▸ What the exercise asks
Print, from the listing below, the lines starting at the line containing "non-Hodgkin's type, High" and ending at the line containing "prostate cancer (high-grade", exactly as they stand, and print nothing else.

▸ Given information
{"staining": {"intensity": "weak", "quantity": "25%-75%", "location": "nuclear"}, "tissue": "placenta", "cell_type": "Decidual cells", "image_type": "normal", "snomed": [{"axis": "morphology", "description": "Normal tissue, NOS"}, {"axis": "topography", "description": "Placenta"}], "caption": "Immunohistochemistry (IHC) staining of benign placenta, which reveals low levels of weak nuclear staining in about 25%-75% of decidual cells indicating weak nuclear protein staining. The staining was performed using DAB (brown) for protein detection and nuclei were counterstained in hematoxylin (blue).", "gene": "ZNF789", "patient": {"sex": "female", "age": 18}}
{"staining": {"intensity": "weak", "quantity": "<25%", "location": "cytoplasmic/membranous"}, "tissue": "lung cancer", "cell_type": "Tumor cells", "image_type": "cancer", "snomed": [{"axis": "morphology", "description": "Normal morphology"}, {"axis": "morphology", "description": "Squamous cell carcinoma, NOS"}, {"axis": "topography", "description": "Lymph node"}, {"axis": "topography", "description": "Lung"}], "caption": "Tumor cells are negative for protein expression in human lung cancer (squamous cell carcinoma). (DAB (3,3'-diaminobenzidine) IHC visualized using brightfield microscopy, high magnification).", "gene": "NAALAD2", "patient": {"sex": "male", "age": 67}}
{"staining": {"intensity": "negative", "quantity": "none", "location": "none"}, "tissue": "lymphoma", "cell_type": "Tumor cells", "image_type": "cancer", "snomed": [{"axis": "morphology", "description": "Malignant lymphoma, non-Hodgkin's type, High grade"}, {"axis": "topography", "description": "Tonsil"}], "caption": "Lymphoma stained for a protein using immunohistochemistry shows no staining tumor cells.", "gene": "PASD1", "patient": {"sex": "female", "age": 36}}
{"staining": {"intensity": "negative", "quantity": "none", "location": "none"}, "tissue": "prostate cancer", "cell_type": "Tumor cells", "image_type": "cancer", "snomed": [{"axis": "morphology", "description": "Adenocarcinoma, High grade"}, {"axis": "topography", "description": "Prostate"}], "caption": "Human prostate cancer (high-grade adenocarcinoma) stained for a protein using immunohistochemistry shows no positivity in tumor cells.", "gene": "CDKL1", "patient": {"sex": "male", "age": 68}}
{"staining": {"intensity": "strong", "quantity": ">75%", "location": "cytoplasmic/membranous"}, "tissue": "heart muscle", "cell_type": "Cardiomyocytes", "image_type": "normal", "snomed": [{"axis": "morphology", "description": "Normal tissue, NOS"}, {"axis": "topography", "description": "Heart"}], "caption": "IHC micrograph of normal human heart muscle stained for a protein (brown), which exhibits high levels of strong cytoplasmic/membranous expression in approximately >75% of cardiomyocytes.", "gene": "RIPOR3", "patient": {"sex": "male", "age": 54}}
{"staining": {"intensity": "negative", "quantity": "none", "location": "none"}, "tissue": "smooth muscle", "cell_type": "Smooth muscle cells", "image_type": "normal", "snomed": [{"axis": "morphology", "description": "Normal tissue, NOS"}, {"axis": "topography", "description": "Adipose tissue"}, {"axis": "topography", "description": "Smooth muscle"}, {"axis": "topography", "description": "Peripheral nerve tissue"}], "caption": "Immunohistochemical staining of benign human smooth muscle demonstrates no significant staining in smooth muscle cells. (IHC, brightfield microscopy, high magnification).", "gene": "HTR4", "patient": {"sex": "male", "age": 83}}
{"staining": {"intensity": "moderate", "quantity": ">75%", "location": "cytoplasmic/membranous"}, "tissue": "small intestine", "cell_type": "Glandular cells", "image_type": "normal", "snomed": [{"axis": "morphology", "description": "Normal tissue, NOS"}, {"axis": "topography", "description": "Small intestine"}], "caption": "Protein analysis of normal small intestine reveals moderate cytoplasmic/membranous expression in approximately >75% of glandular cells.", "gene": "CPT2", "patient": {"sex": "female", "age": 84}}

▸ Problem solution
{"staining": {"intensity": "negative", "quantity": "none", "location": "none"}, "tissue": "lymphoma", "cell_type": "Tumor cells", "image_type": "cancer", "snomed": [{"axis": "morphology", "description": "Malignant lymphoma, non-Hodgkin's type, High grade"}, {"axis": "topography", "description": "Tonsil"}], "caption": "Lymphoma stained for a protein using immunohistochemistry shows no staining tumor cells.", "gene": "PASD1", "patient": {"sex": "female", "age": 36}}
{"staining": {"intensity": "negative", "quantity": "none", "location": "none"}, "tissue": "prostate cancer", "cell_type": "Tumor cells", "image_type": "cancer", "snomed": [{"axis": "morphology", "description": "Adenocarcinoma, High grade"}, {"axis": "topography", "description": "Prostate"}], "caption": "Human prostate cancer (high-grade adenocarcinoma) stained for a protein using immunohistochemistry shows no positivity in tumor cells.", "gene": "CDKL1", "patient": {"sex": "male", "age": 68}}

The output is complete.